By Shereen Siewert

If the pandemic had a silver lining for Miranda Lee, it was in her Wausau employer’s work at home policy that allowed her to stay home with her infant son.

Without that, Lee said, she would have been forced to make a painful choice between staying employed and quitting her job in order to make ends meet. With costs soaring, Lee knew that sending her son to a day care would have cost more than all her other living expenses combined, an unsustainable situation she is relieved not to have faced.

The exorbitant cost of child care has become a significant burden for parents like Lee who need it to support their families. Millions of parents are finding themselves making an impossible choice between paying more than they can afford for child care; settling for less expensive, lower-quality care; and leaving the workforce altogether.

Locally, the average cost of day care is one of the biggest expenses families face, about 20 percent more than average rent and 48 percent more than in-state tuition for four-year public colleges. That makes Wisconsin one of 33 states where infant care is more expensive than college. The Department of Health and Human Services recommends child care costs should be no more than 7 percent of a family’s income, a standard that only about 6 percent of Wisconsin families can afford. Instead, infant care for one child would account for nearly one-fifth of a median family’s income in Wisconsin, according to the most recent data from the Economic Policy Institute. And families with two children face an even larger burden.

Do the math, and it’s easy to see why child care is simply out of reach for low-wage workers. A minimum wage worker in Wisconsin would need to work full time for 43 weeks, or from January to October, just to pay for child care for one infant. Yet, child care workers still struggle to get by.

Nationally, child care workers’ families are more than twice as likely to live in poverty as other workers. And a median child care worker in Wisconsin would have to spend almost 60 percent of his or her earnings to place their own child in infant care. The average early childhood education teacher in Wisconsin makes just $10 to $13 an hour.

Wisconsin offers subsidies for child care costs through its Wisconsin Shares program, but Lee, a single mother, doesn’t know whether she would qualify. She doesn’t quality for FoodShare. A family of two can pass the gross income test if she earned less than $34,848 per year. Lee’s $35,600 annual salary – about $2,967 a month before taxes – puts that type of assistance beyond reach.

Economists say the child care crisis has been exacerbated by the pandemic, which resulted in record numbers of women being pushed out of the workforce.

According to the National Women’s Law Center, more than 4 million US jobs have been lost since February of 2020, and women make up more than half of those losses. Meanwhile, one in three women considered leaving or changing their jobs in the last year.

“The pandemic really put in front of people how much caregiving is truly a part of what makes the economy work,” Lelaine Bigelow, managing director of external affairs at the National Partnership for Women & Families, told CNBC.

According to a new report from think tank Third Way, which highlighted the crisis facing both parents and child care industry workers, the longer the pandemic goes on the more parents are leaving their jobs to care for children.

Third Way found lack of child care has become the No. 3 reason for not working, up from the No. 5 spot at the onset of the pandemic. Layoffs and furloughs are the No. 1 and No. 2 reasons currently, reports Axios

“The crumbling child care industry is increasingly holding back economic recovery across the country,” wrote Jillian McGrath, economic policy advisor, in Third Way’s report. “Without additional federal focus on the child care sector, more families and child care centers are likely to struggle in 2021 and beyond.” 
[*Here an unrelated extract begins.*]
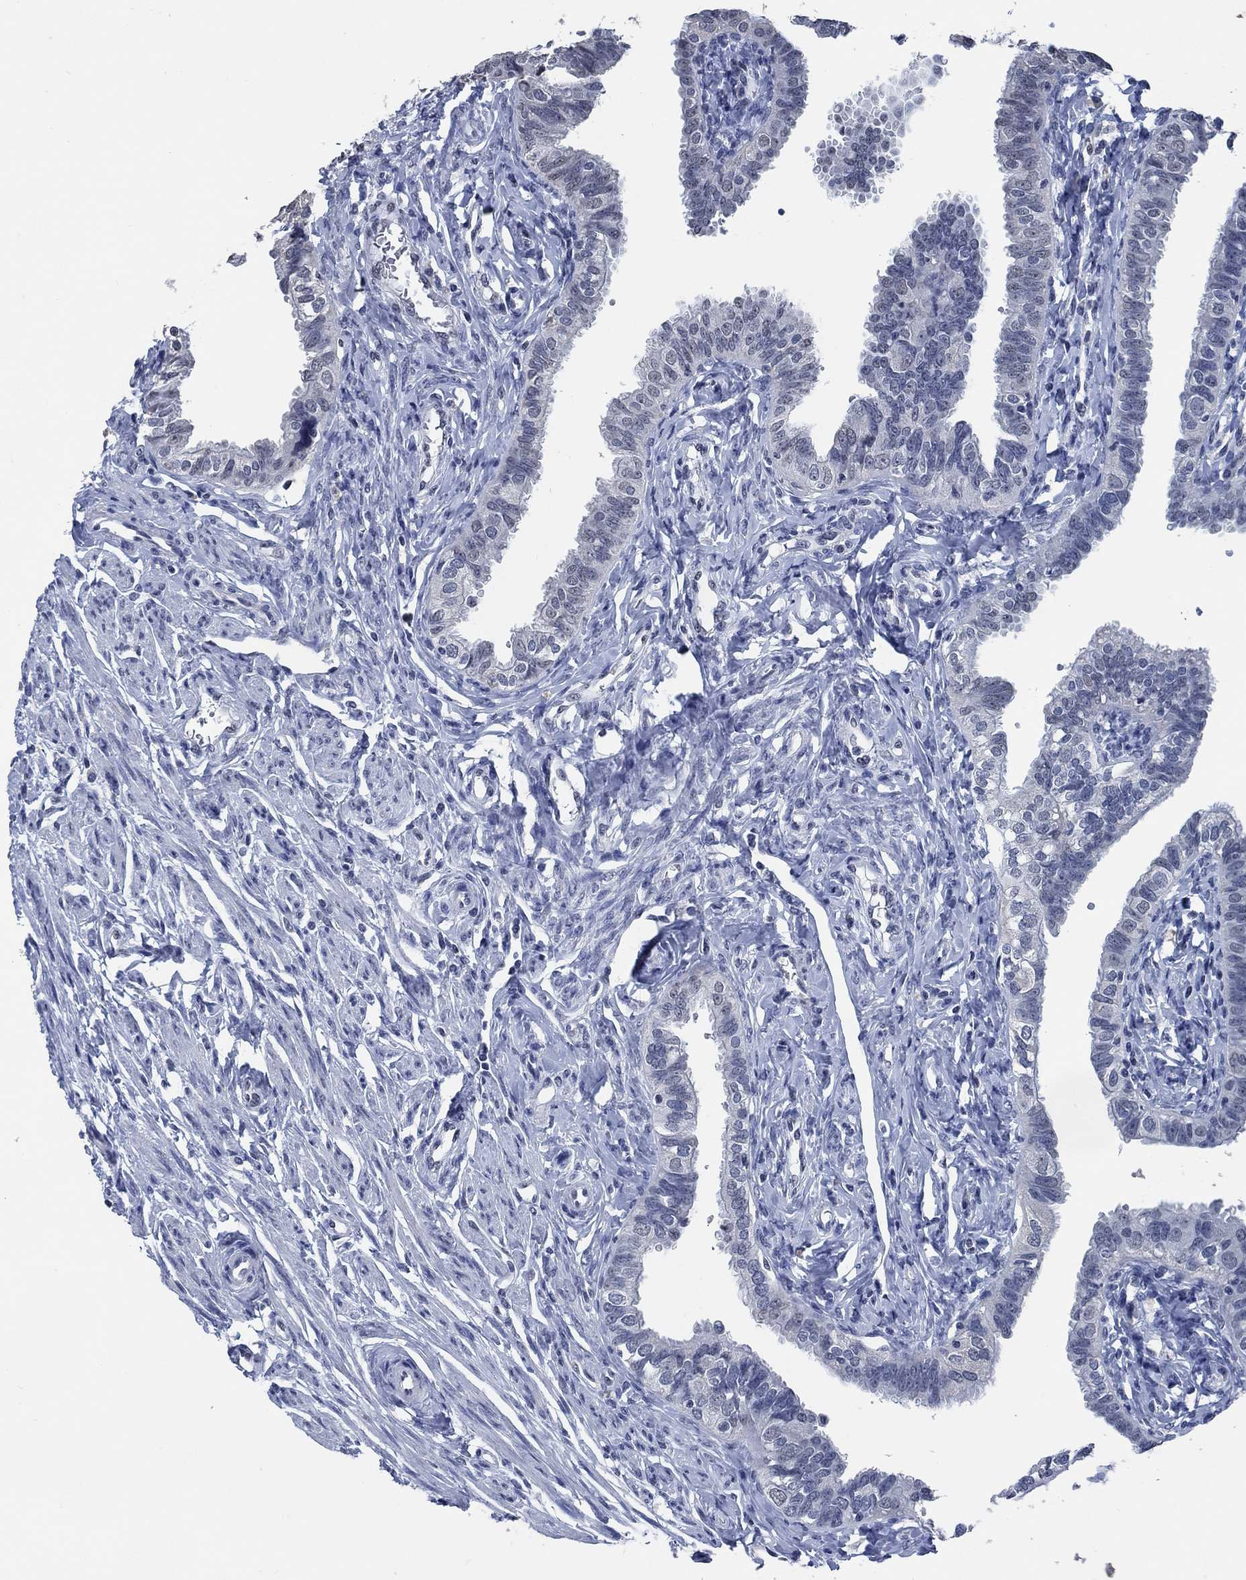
{"staining": {"intensity": "negative", "quantity": "none", "location": "none"}, "tissue": "fallopian tube", "cell_type": "Glandular cells", "image_type": "normal", "snomed": [{"axis": "morphology", "description": "Normal tissue, NOS"}, {"axis": "topography", "description": "Fallopian tube"}], "caption": "DAB (3,3'-diaminobenzidine) immunohistochemical staining of normal fallopian tube demonstrates no significant expression in glandular cells.", "gene": "OBSCN", "patient": {"sex": "female", "age": 54}}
Child care and other costs in Wisconsin. Courtesy of the Economic Policy Institute

Margins are tight at child care centers in Wausau in part because state regulations limit the number of small children an adult can legally supervise. Throughout Wisconsin, providers must have one adult for every four children under age 2. Several other states, by comparison, require one adult for every three babies. The result? Space, especially for the youngest children in the community, are scarce and workers outside the typical 9 to 5 workday are often left with few, if any, options.

As Wisconsin continues to grapple with a labor shortage, economists say making child care affordable is a huge piece of the puzzle. Further, studies show that every dollar invested in quality child care programs yields between $7 and $17 in net benefits to society. A 2019 report by the Council for a Strong America found that insufficient child care is costing families $37 billion a year and costing employers $13 billion a year. Though lawmakers and other stakeholders say fixing child care is crucial to addressing the state’s labor challenges, little progress has so far been made.

In September, U.S. Treasury Secretary Janet Yellen called child care “a textbook example of a broken market.”

“The price does not account for all the positive things it confers on our society,” Yellen said “When we underinvest in child care, we forego that; we give up a happier, healthier, more prosperous labor force in the future.”